The LA Times reported last week that three teenagers were hospitalized after overdosing at their Hollywood high school on what they believed to be Percocet tablets. A young girl died also last week as a result of her overdose, per a report from Axios.

Earlier this month, the DEA released a warning about a new trend of "rainbow" or multicolored fentanyl, which has the potential to target young people and can be sold in the form of bright tablets or sidewalk chalk. At least 18 states have already seized it.

According to Ohio State University professor O. Trent Hall, who specializes in addiction psychiatry, teenagers "really don't know the risk of the substances they're consuming."

Hall told Axios that they have observed: "fentanyl disguised as common medications for ADHD, or for pain, or for anxiety, and the pills that are being purchased look exactly like those medications."

Research published in May in the journal Drug and Alcohol Dependence indicated that the percentage of seizures occurring as pills grew from 13.8 percent in 2018 to 29.2 percent in 2021.

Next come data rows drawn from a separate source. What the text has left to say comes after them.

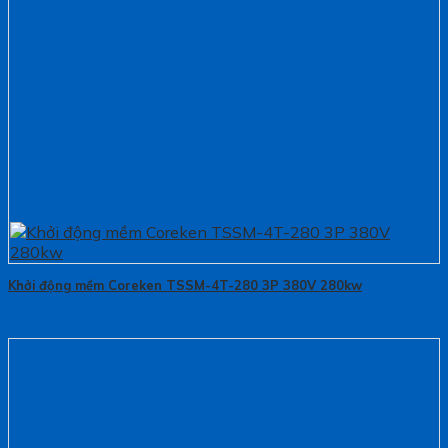
Khởi động mềm Coreken TSSM-4T-280 3P 380V 280kw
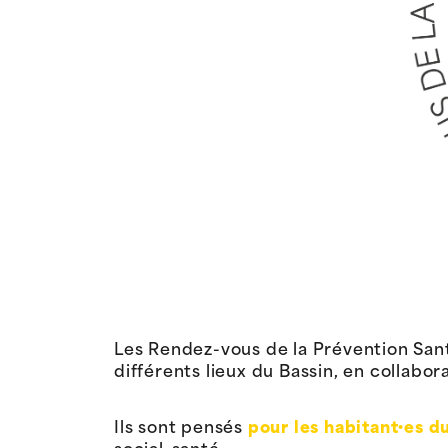
Les Rendez-vous de la Prévention Sant
différents lieux du Bassin, en collabor
Ils sont pensés
pour les habitant·es d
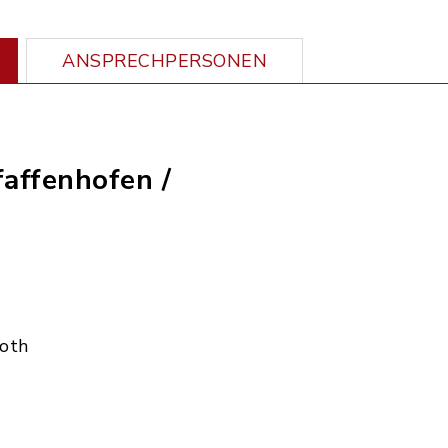
ANSPRECHPERSONEN
faffenhofen /
Roth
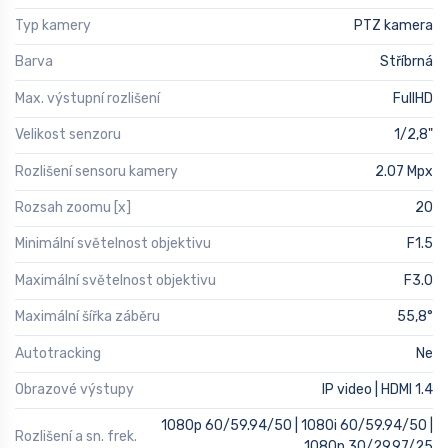
Typ kamery
PTZ kamera
Barva
Stříbrná
Max. výstupní rozlišení
FullHD
Velikost senzoru
1/2,8"
Rozlišení sensoru kamery
2.07 Mpx
Rozsah zoomu [x]
20
Minimální světelnost objektivu
F1.5
Maximální světelnost objektivu
F3.0
Maximální šířka záběru
55,8°
Autotracking
Ne
Obrazové výstupy
IP video | HDMI 1.4
1080p 60/59.94/50 | 1080i 60/59.94/50 |
Rozlišení a sn. frek.
1080p 30/29.97/25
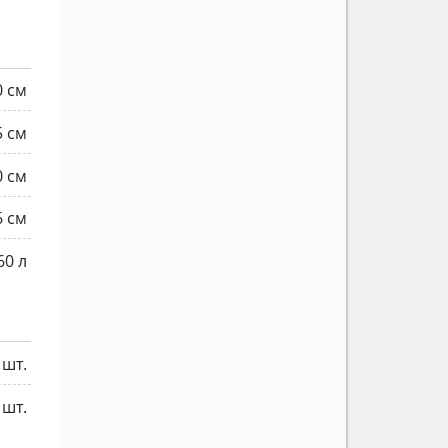
0 см
5 см
0 см
6 см
60 л
 шт.
 шт.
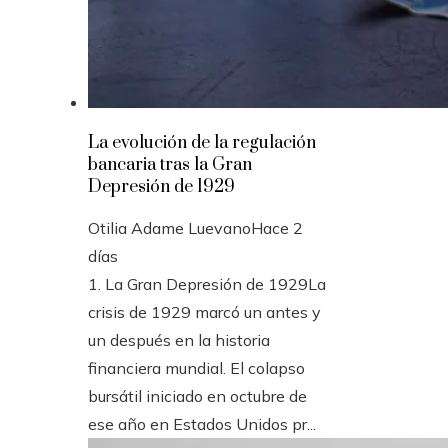
La evolución de la regulación
bancaria tras la Gran
Depresión de 1929
Otilia Adame Luevano
Hace 2
días
1. La Gran Depresión de 1929La
crisis de 1929 marcó un antes y
un después en la historia
financiera mundial. El colapso
bursátil iniciado en octubre de
ese año en Estados Unidos pr...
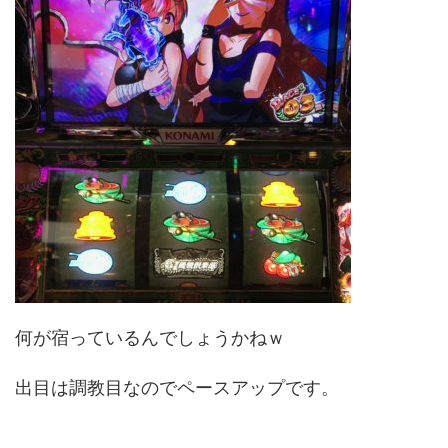
何が宿っているんでしょうかねｗ
出目は調教目なのでペースアップです。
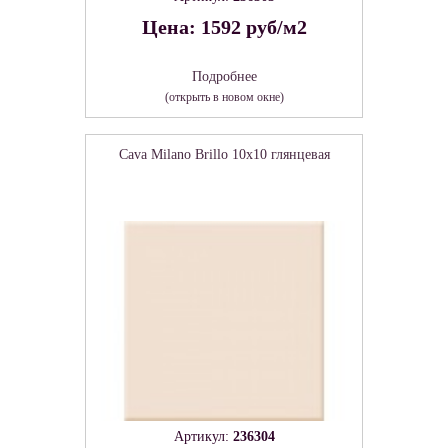
Цена: 1592 руб/м2
Подробнее
(открыть в новом окне)
Cava Milano Brillo 10x10 глянцевая
Артикул:
236304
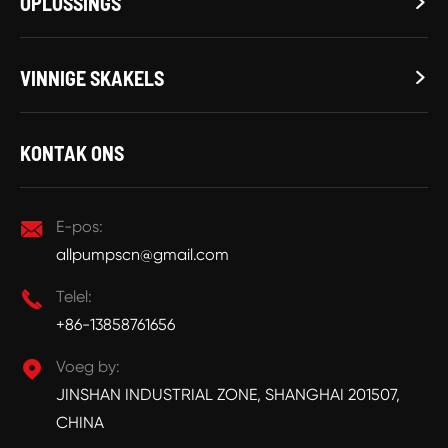
OPLOSSINGS

VINNIGE SKAKELS

KONTAK ONS

E-pos:
allpumpscn@gmail.com

Telel:
+86-13858761656

Voeg by:
JINSHAN INDUSTRIAL ZONE, SHANGHAI 201507,
CHINA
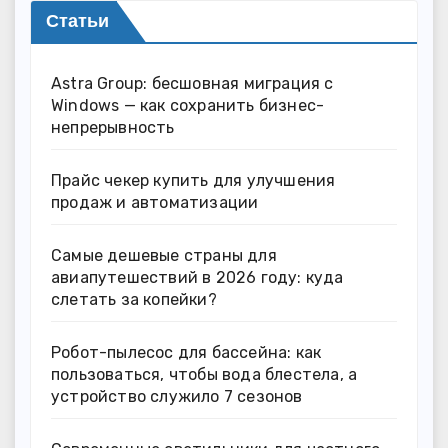
Статьи
Astra Group: бесшовная миграция с
Windows — как сохранить бизнес-
непрерывность
Прайс чекер купить для улучшения
продаж и автоматизации
Самые дешевые страны для
авиапутешествий в 2026 году: куда
слетать за копейки?
Робот-пылесос для бассейна: как
пользоваться, чтобы вода блестела, а
устройство служило 7 сезонов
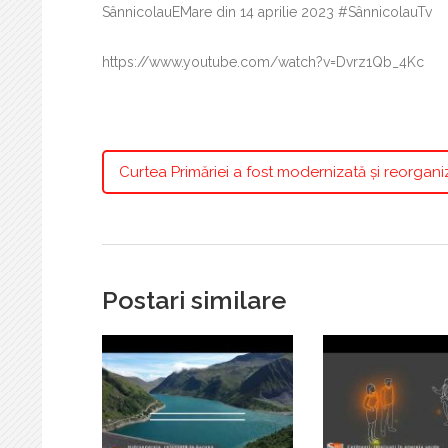
SânnicolauEMare din 14 aprilie 2023 #SânnicolauTv
https://www.youtube.com/watch?v=Dvrz1Qb_4Kc
Curtea Primăriei a fost modernizată și reorgani
Postari similare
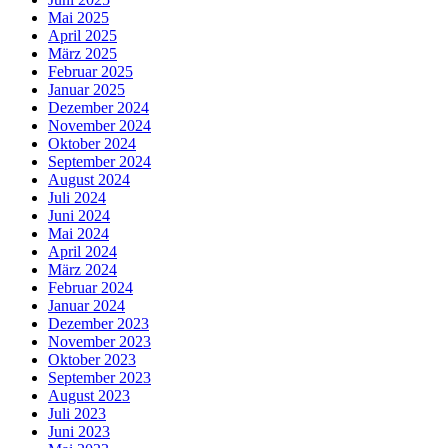
Mai 2025
April 2025
März 2025
Februar 2025
Januar 2025
Dezember 2024
November 2024
Oktober 2024
September 2024
August 2024
Juli 2024
Juni 2024
Mai 2024
April 2024
März 2024
Februar 2024
Januar 2024
Dezember 2023
November 2023
Oktober 2023
September 2023
August 2023
Juli 2023
Juni 2023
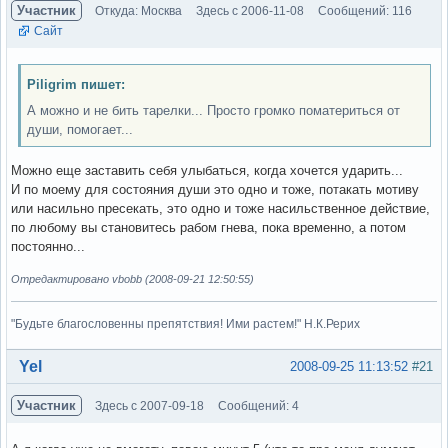
Участник
Откуда: Москва
Здесь с 2006-11-08
Сообщений: 116
Сайт
Piligrim пишет:
А можно и не бить тарелки... Просто громко поматериться от
души, помогает...
Можно еще заставить себя улыбаться, когда хочется ударить...
И по моему для состояния души это одно и тоже, потакать мотиву
или насильно пресекать, это одно и тоже насильственное действие,
по любому вы становитесь рабом гнева, пока временно, а потом
постоянно...
Отредактировано vbobb (2008-09-21 12:50:55)
"Будьте благословенны препятствия! Ими растем!" Н.К.Рерих
Вне форума
Yel
2008-09-25 11:13:52
#21
Участник
Здесь с 2007-09-18
Сообщений: 4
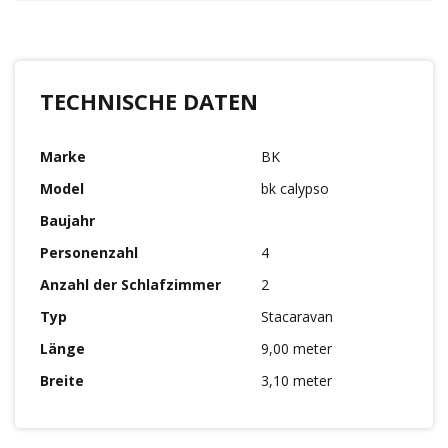
TECHNISCHE DATEN
Marke
BK
Model
bk calypso
Baujahr
Personenzahl
4
Anzahl der Schlafzimmer
2
Typ
Stacaravan
Länge
9,00 meter
Breite
3,10 meter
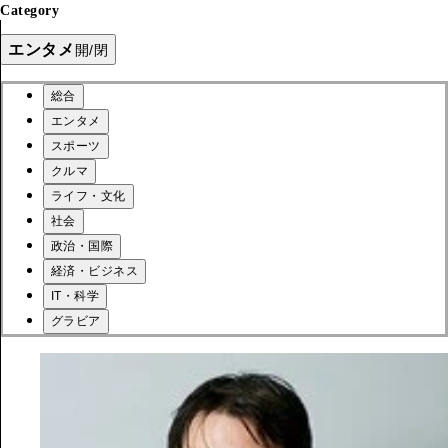
Category
エンタメ
開/閉
総合
エンタメ
スポーツ
クルマ
ライフ・文化
社会
政治・国際
経済・ビジネス
IT・科学
グラビア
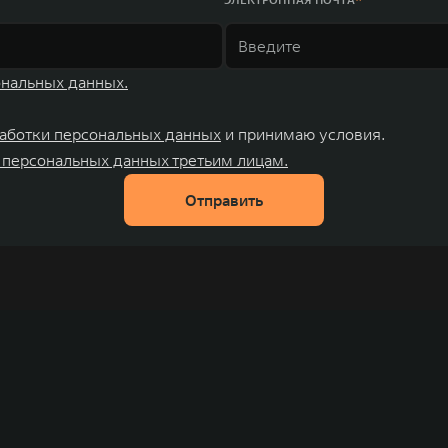
ональных данных.
аботки персональных данных
и принимаю условия.
 персональных данных третьим лицам.
Отправить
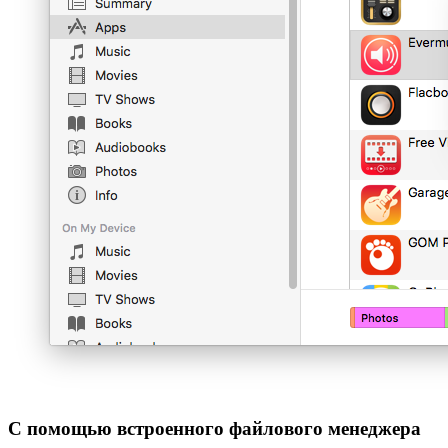
С помощью встроенного файлового менеджера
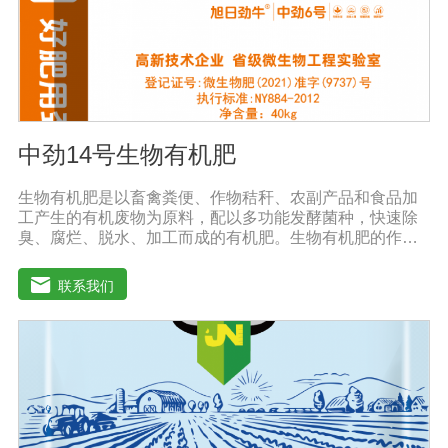
中劲14号生物有机肥
生物有机肥是以畜禽粪便、作物秸秆、农副产品和食品加
工产生的有机废物为原料，配以多功能发酵菌种，快速除
臭、腐烂、脱水、加工而成的有机肥。生物有机肥的作
用：(1)提高作物产量，提高作物质量。生物有机肥营养释
放缓慢，氮以铵离子或氨基酸的形式供应植物，进入植物
联系我们
细胞不需要消耗大量能量，直接参与植物细胞物质的合
成，因此，使用生物有机肥后，植物生长快，积累成分和
干物质，农产品质量好。(2)提高土壤肥力，改善土壤理化
性质。生物有机肥的使用不仅可以补充消耗的有机肥，还
可以不断提高土壤有机质的含量。微生物分解后，有机质
可缩合成新的腐殖质，与土壤中的其他物质结合，形成有
机无机复合体，促进土壤中微粒结构的形成，协调水、
肥、气、热的矛盾，改善土壤结构，疏松土壤，提高耕作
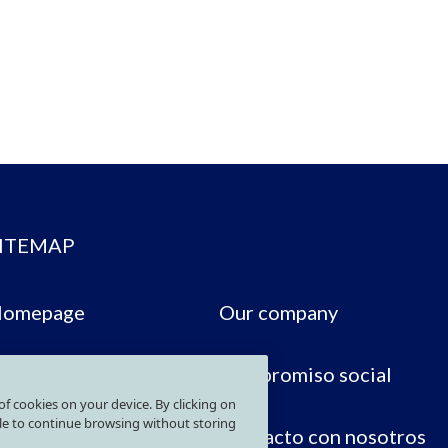
ITEMAP
omepage
Our company
areers
Compromiso social
 of cookies on your device. By clicking on
ble to continue browsing without storing
ne Group
Contacto con nosotros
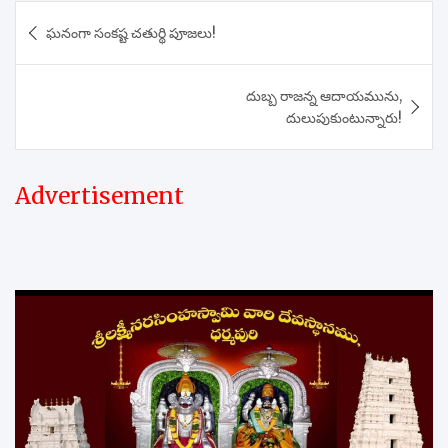
Post
ఘనంగా సంకష్ట చతుర్థి పూజలు!
navigation
దుబ్బ రాజన్న ఆదాయమును,
దులుపుకుంటున్నారు!
Advertisement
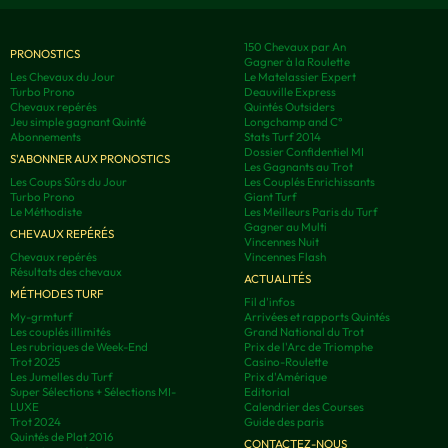
150 Chevaux par An
PRONOSTICS
Gagner à la Roulette
Les Chevaux du Jour
Le Matelassier Expert
Turbo Prono
Deauville Express
Chevaux repérés
Quintés Outsiders
Jeu simple gagnant Quinté
Longchamp and C°
Abonnements
Stats Turf 2014
Dossier Confidentiel MI
S'ABONNER AUX PRONOSTICS
Les Gagnants au Trot
Les Coups Sûrs du Jour
Les Couplés Enrichissants
Turbo Prono
Giant Turf
Le Méthodiste
Les Meilleurs Paris du Turf
Gagner au Multi
CHEVAUX REPÉRÉS
Vincennes Nuit
Chevaux repérés
Vincennes Flash
Résultats des chevaux
ACTUALITÉS
MÉTHODES TURF
Fil d'infos
My-grmturf
Arrivées et rapports Quintés
Les couplés illimités
Grand National du Trot
Les rubriques de Week-End
Prix de l'Arc de Triomphe
Trot 2025
Casino-Roulette
Les Jumelles du Turf
Prix d'Amérique
Super Sélections + Sélections MI-
Editorial
LUXE
Calendrier des Courses
Trot 2024
Guide des paris
Quintés de Plat 2016
CONTACTEZ-NOUS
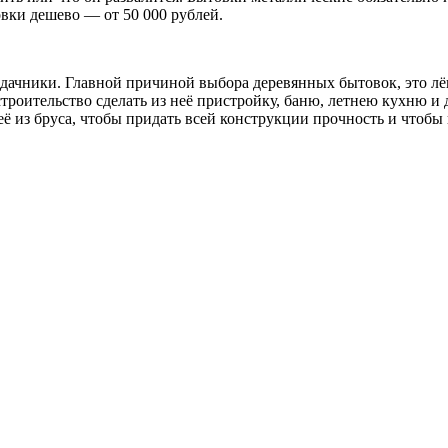
вки дешево — от 50 000 рублей.
 дачники. Главной причиной выбора деревянных бытовок, это лё
 строительство сделать из неё пристройку, баню, летнею кухню 
 её из бруса, чтобы придать всей конструкции прочность и чтоб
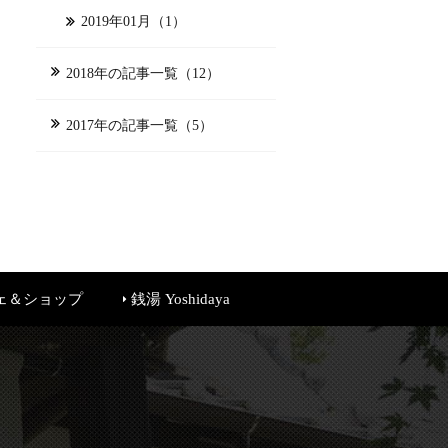
2019年01月（1）
2018年の記事一覧（12）
2017年の記事一覧（5）
ェ＆ショップ
銭湯 Yoshidaya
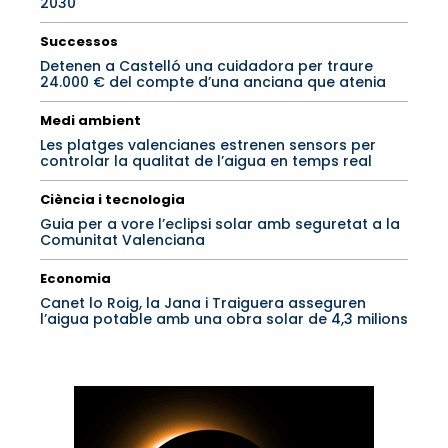
2030
Successos
Detenen a Castelló una cuidadora per traure
24.000 € del compte d’una anciana que atenia
Medi ambient
Les platges valencianes estrenen sensors per
controlar la qualitat de l’aigua en temps real
Ciència i tecnologia
Guia per a vore l’eclipsi solar amb seguretat a la
Comunitat Valenciana
Economia
Canet lo Roig, la Jana i Traiguera asseguren
l’aigua potable amb una obra solar de 4,3 milions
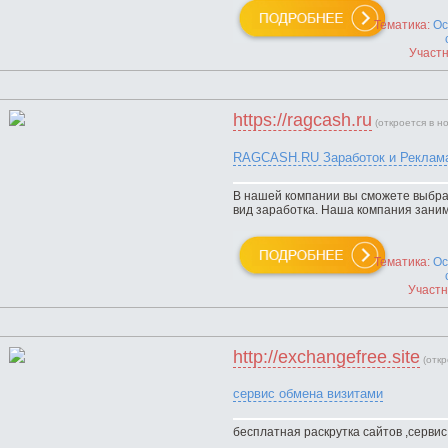
Тематика:
Ос
Участн
https://ragcash.ru
(откроется в н
RAGCASH.RU Заработок и Реклам
В нашей компании вы сможете выбра
вид заработка. Наша компания заним
Тематика:
Ос
Участн
http://exchangefree.site
(откр
сервис обмена визитами
бесплатная раскрутка сайтов ,сервис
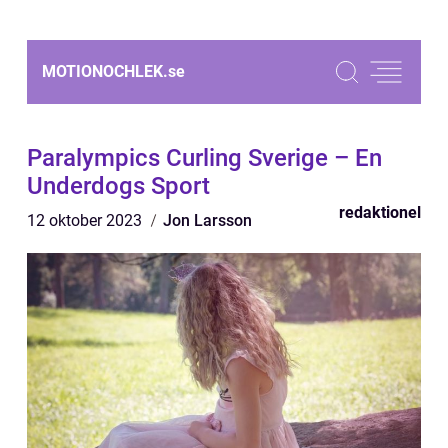
MOTIONOCHLEK.
se
Paralympics Curling Sverige – En
Underdogs Sport
redaktionel
12 oktober 2023
Jon Larsson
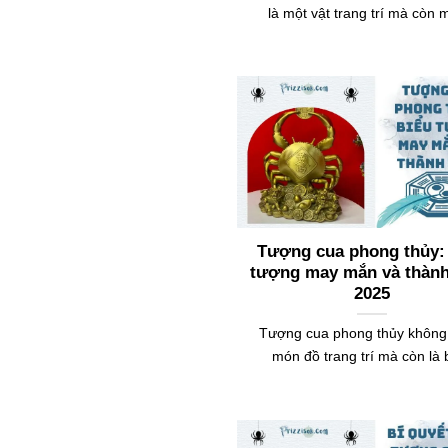
là một vật trang trí mà còn
Tượng cua phong thủy:
tượng may mắn và thàn
2025
Tượng cua phong thủy không 
món đồ trang trí mà còn là 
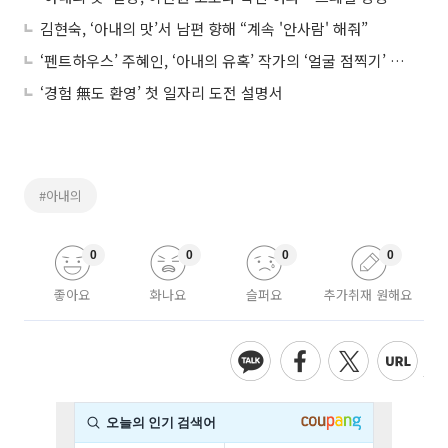
김현숙, ‘아내의 맛’서 남편 향해 “계속 '안사람' 해줘”
‘펜트하우스’ 주혜인, ‘아내의 유혹’ 작가의 ‘얼굴 점찍기’ 통할까
‘경험 無도 환영’ 첫 일자리 도전 설명서
#아내의
0
0
0
0
좋아요
화나요
슬퍼요
추가취재 원해요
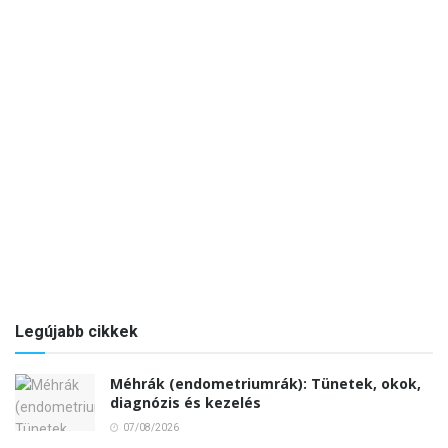
Legújabb cikkek
Méhrák (endometriumrák): Tünetek, okok,
diagnózis és kezelés
07/08/2026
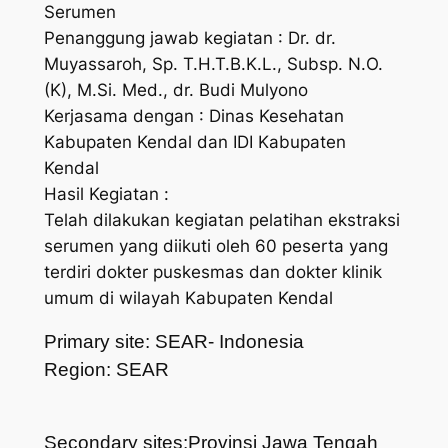
Serumen
Penanggung jawab kegiatan : Dr. dr.
Muyassaroh, Sp. T.H.T.B.K.L., Subsp. N.O.
(K), M.Si. Med., dr. Budi Mulyono
Kerjasama dengan : Dinas Kesehatan
Kabupaten Kendal dan IDI Kabupaten
Kendal
Hasil Kegiatan :
Telah dilakukan kegiatan pelatihan ekstraksi
serumen yang diikuti oleh 60 peserta yang
terdiri dokter puskesmas dan dokter klinik
umum di wilayah Kabupaten Kendal
Primary site: SEAR- Indonesia
Region: SEAR
Secondary sites:Provinsi Jawa Tengah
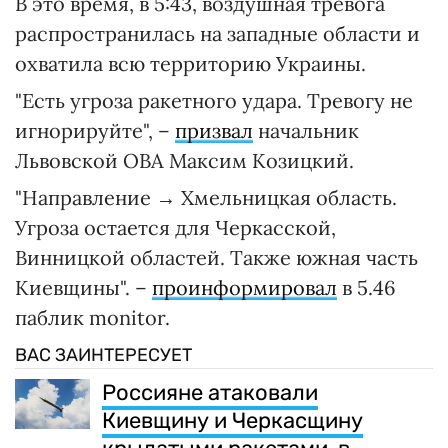
В это время, в 5:43, воздушная тревога
распространилась на западные области и
охватила всю территорию Украины.
"Есть угроза ракетного удара. Тревогу не
игнорируйте", –
призвал
начальник
Львовской ОВА Максим Козицкий.
"Направление → Хмельницкая область.
Угроза остается для Черкасской,
Винницкой областей. Также южная часть
Киевщины". –
проинформировал
в 5.46
паблик monitor.
ВАС ЗАИНТЕРЕСУЕТ
Россияне атаковали
Киевщину и Черкасщину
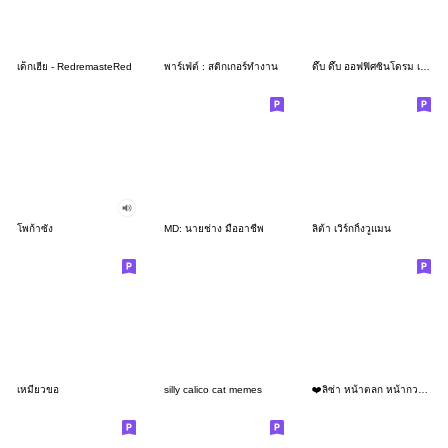
เด็กเฮีย - RedremasteRed
พาร์เฟ่ต์ : สติกเกอร์ทำงาน
ดึ๊บ ดึ๊บ ออฟฟิศซินโดรม เจ็ด
โพก้าซัง
MD: นายช่าง มืออาชีพ
ลิต้า เวิร์กกิ้งวูแมน
เหมียวขอ
silly calico cat memes
❤️ลิซ่า หน้าตลก หน้ากวน!❤️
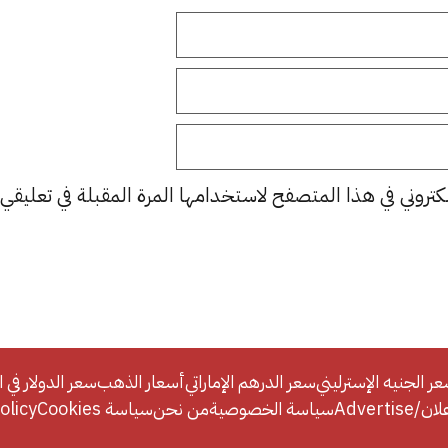
كتروني في هذا المتصفح لاستخدامها المرة المقبلة في تعليقي.
ر الجنيه الإسترليني
سعر الدرهم الإماراتي
أسعار الذهب
سعر الدولار في ا
Adverti
سياسة الخصوصية
من نحن
سياسة Cookies
licy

In a related news, per The Hill, the Commerce Department announced new penalties on exports of US fentanyl supply and other chemicals to Russia and Belarus because they may enable "military aggression."

In reaction to Russia's aggressiveness towards Ukraine, the Commerce Department placed additional export prohibitions on Russia and Belarus last week.

The agency noted that restrictions were expanded to cover "lower-level commodities possibly beneficial for Russia's chemical and biological weapons manufacturing capabilities."